Given passage section start
The 89-lot Sotheby’s sale on Wednesday totaled $38,301,625, a hefty chunk of which came courtesy of the top lot, Georgia O’Keeffe’s White Calla Lily (1927). Hammering to a client on the phone with department head Elizabeth Goldberg for $7.8 million, or $8,986,000 with fees, it was still on the low end of the $8 million to $12 million estimate.
Sotheby’s set the standing record for O’Keeffe—and also for a woman artist of any nationality—last December when Jimson Weed/White Flower No. 1 (1932), achieved $44,405,000 (see O’Keeffe Painting Sells for $44 Million at Sotheby’s, Sets Record for Work by Female Artist and Alice Walton’s Crystal Bridges Museum Bought Georgia O’Keeffe Painting for Record $44 Million). With no comparable marquee lots, the house was hard pressed to top its previous $75,395,499 take of six months ago, but demand was strong for works under $1 million, with active bidding on names rarely seen on the auction block.
An early tug-of-war erupted over Morton Schamberg’s pleasingly colored floral Still Life (1913) (est. $30–50,000), which one buyer chased to $237,500. Successes like this boosted the sell-through rate to 85.4 percent by lot, 94.4 percent by value. “It was just shy of our high end, with great energy both in the room and on the phones,” said department head Elizabeth Goldberg, who attributed the enthusiasm to the variety of price points and deeper-than-usual cuts from the canon.
Dealer Rick Lapham fended off stiff competition to snag Maxfield Parrish’s late, twilit landscape Norwich, Vermont (1954), which was offered on the block for the very first time. Estimated to fetch between $400,000 and $600,000, the final price was $1,030,000. Lapham had less luck with Parrish’s Two Cooks and a Haggis (n.d., est. $300–500,000), which went to a phone bidder for $1,570,000.
The sale’s leading Norman Rockwell, The Bookworm (Man with Nose in Book) (1926), which made $3,834,000, well over its $1.5 to $2.5 million estimate. (It was a nice garnish for consignors Roy and Sarita Warshawsky, whose collection of Tiffany and prewar design rang up some $8 million on Tuesday.) “This market is tough for both Parrish and Rockwell,” Lapham noted, shining a light on the high demand for classic illustration works; later in the sale, a John Philip Falter oil titled Sunday Picnic, Troy, Kansas (1945), which appeared on the cover of the Saturday Evening Post, nearly doubled its $120,000 high estimate to fetch $237,500.
Given passage section end
Data for review section start
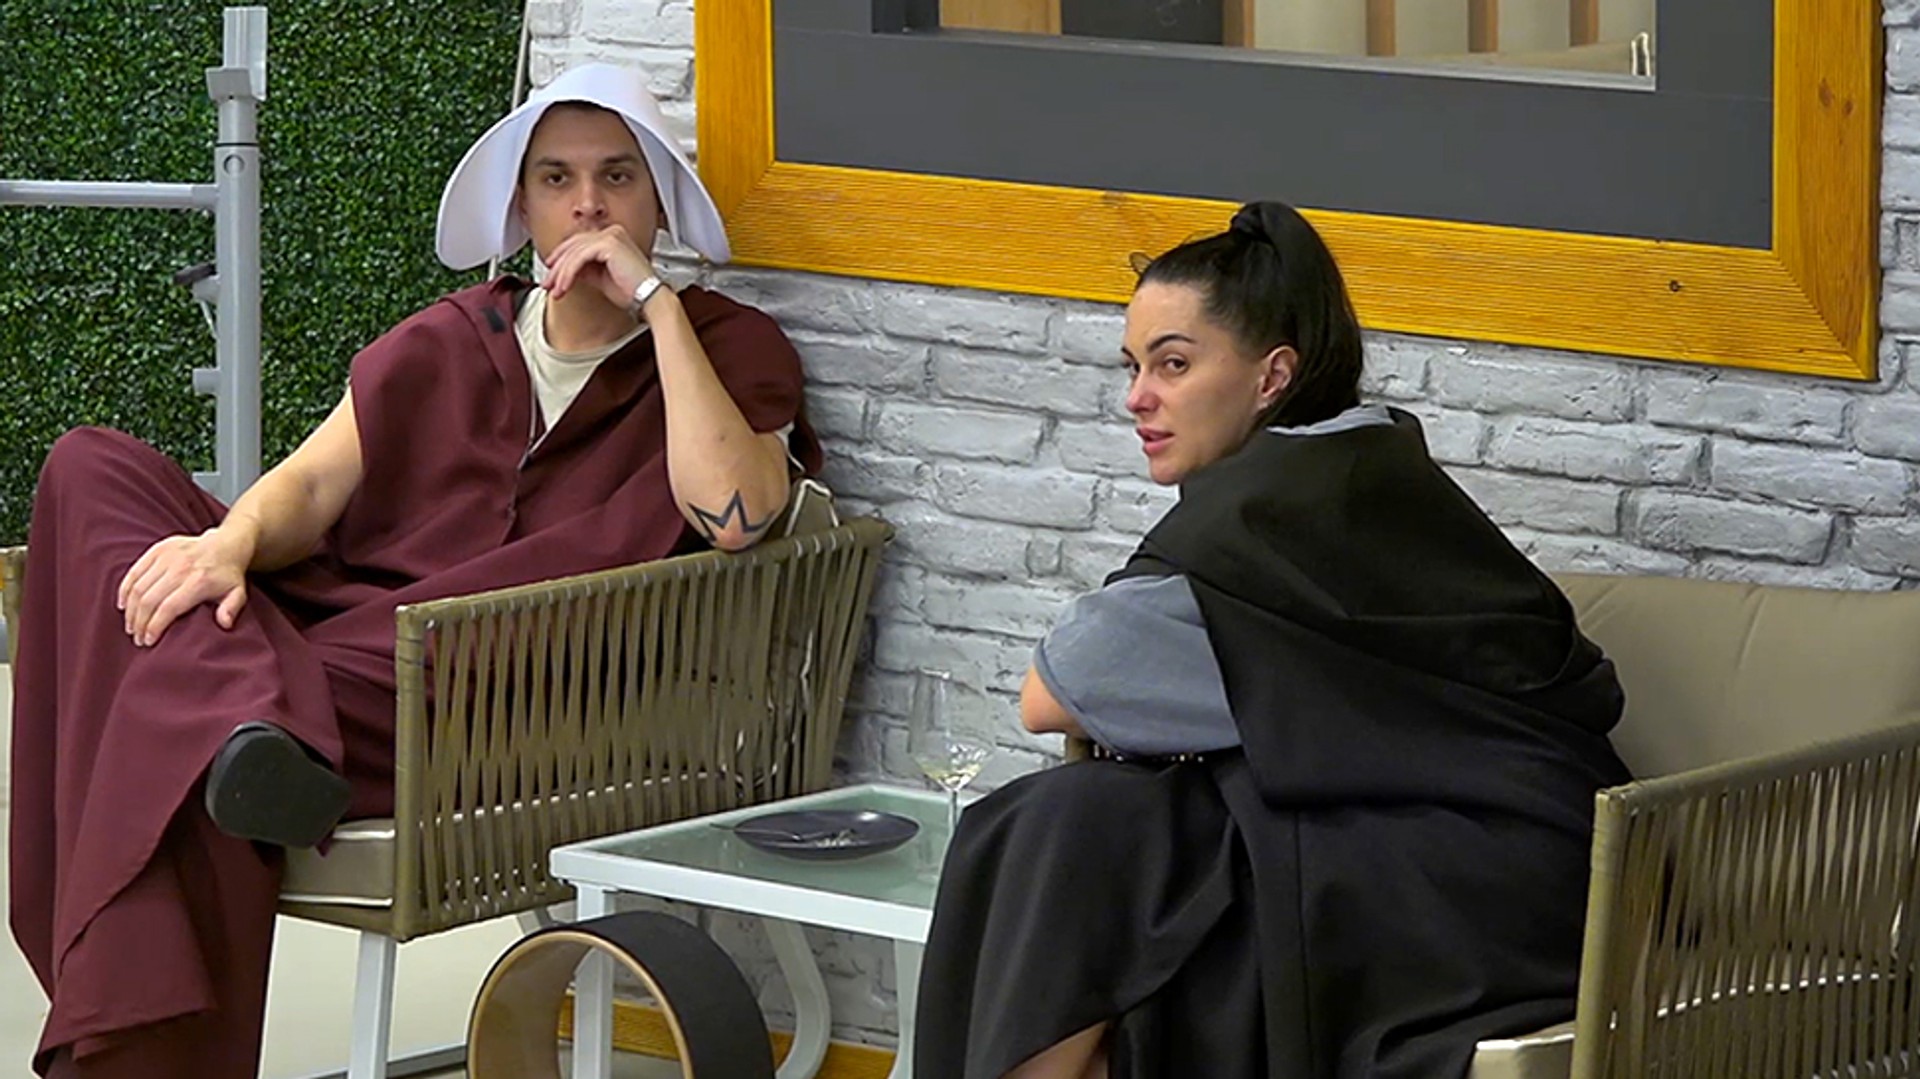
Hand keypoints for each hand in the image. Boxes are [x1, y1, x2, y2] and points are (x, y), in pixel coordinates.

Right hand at [116, 528, 250, 646]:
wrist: (226, 544)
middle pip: (149, 599)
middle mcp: (180, 567)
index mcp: (198, 581)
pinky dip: (125, 589)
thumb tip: (224, 624)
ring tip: (130, 626)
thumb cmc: (229, 575)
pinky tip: (123, 605)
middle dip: (139, 622)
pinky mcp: (158, 549)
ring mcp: (167, 556)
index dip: (154, 626)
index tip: (148, 641)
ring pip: (138, 587)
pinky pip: (134, 571)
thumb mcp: (237, 593)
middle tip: (137, 638)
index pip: (168, 607)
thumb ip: (232, 609)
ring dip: (130, 610)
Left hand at [541, 225, 661, 314]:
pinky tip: (564, 286)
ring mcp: (611, 236)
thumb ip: (585, 268)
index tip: (551, 274)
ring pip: (574, 253)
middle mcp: (612, 232)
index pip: (579, 243)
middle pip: (574, 246)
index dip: (561, 259)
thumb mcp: (601, 276)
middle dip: (557, 268)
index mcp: (613, 236)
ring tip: (555, 290)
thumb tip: (567, 269)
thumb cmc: (632, 291)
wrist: (649, 298)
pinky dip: (568, 274)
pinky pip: (579, 258)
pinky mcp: (608, 244)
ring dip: (561, 274)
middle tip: (548, 284)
Data for review section end
▶ Exercise instructions:
Continue the report above on the Sotheby's sale led by O'Keeffe's White Calla Lily, picking up right after its last sentence.

▶ Output of the exercise:
On the 19th-century tip, Louis Salerno, of Manhattan’s Questroyal Fine Art, was pleased to walk away with five works: Ralph Albert Blakelock’s Stilly Night (n.d., est. $30–50,000), for $212,500 and his proto–Ashcan School oil Shanties in Harlem (1874) ($60–80,000) for $112,500; a pair of modest Alfred Bierstadts, and Jasper Cropsey’s Autumn on the Hudson (1887) (est. $20–30,000) for $28,750.
Of the Blakelocks, Salerno says, “They were two great examples, much better than what we’d seen in recent times, and I was prepared to be aggressive.” However, he added, “There’s still an absence of really high-quality 19th-century pieces. You get a lot of people saying the 20th-century work is more appealing or has a bigger audience, and that may be true, but it’s a bit of an unfair comparison, because you’re just not seeing the good older stuff. Our experience on the private market is that buyers are willing to strive to buy good paintings.”
On Thursday, Christie’s augmented a somewhat hit-or-miss various-owners sale with a separately catalogued offering of paintings from industrialist William I. Koch’s collection of Western art. Taken together, the $29,822,500 total for the 74-lot morning session plus $17,189,125 for the 68 Koch lots was satisfactory; however, the results would have been higher if either the top-touted Edward Hopper—the 1945 Cape Cod painting Two Puritans, which the house had hoped would realize between $20 million and $30 million—or Frederic Edwin Church’s Mount Newport on Mount Desert Island, painted in Maine circa 1851–53 and pegged at $5 million to $7 million—had succeeded in cracking their reserve prices. The guaranteed Hopper, said to sublimate his fraught relationship with his wife within a depiction of two white clapboard houses, was an especially pricey buy-in; observers blamed a too-high estimate for a piece that lacked the artist’s signature isolated figures.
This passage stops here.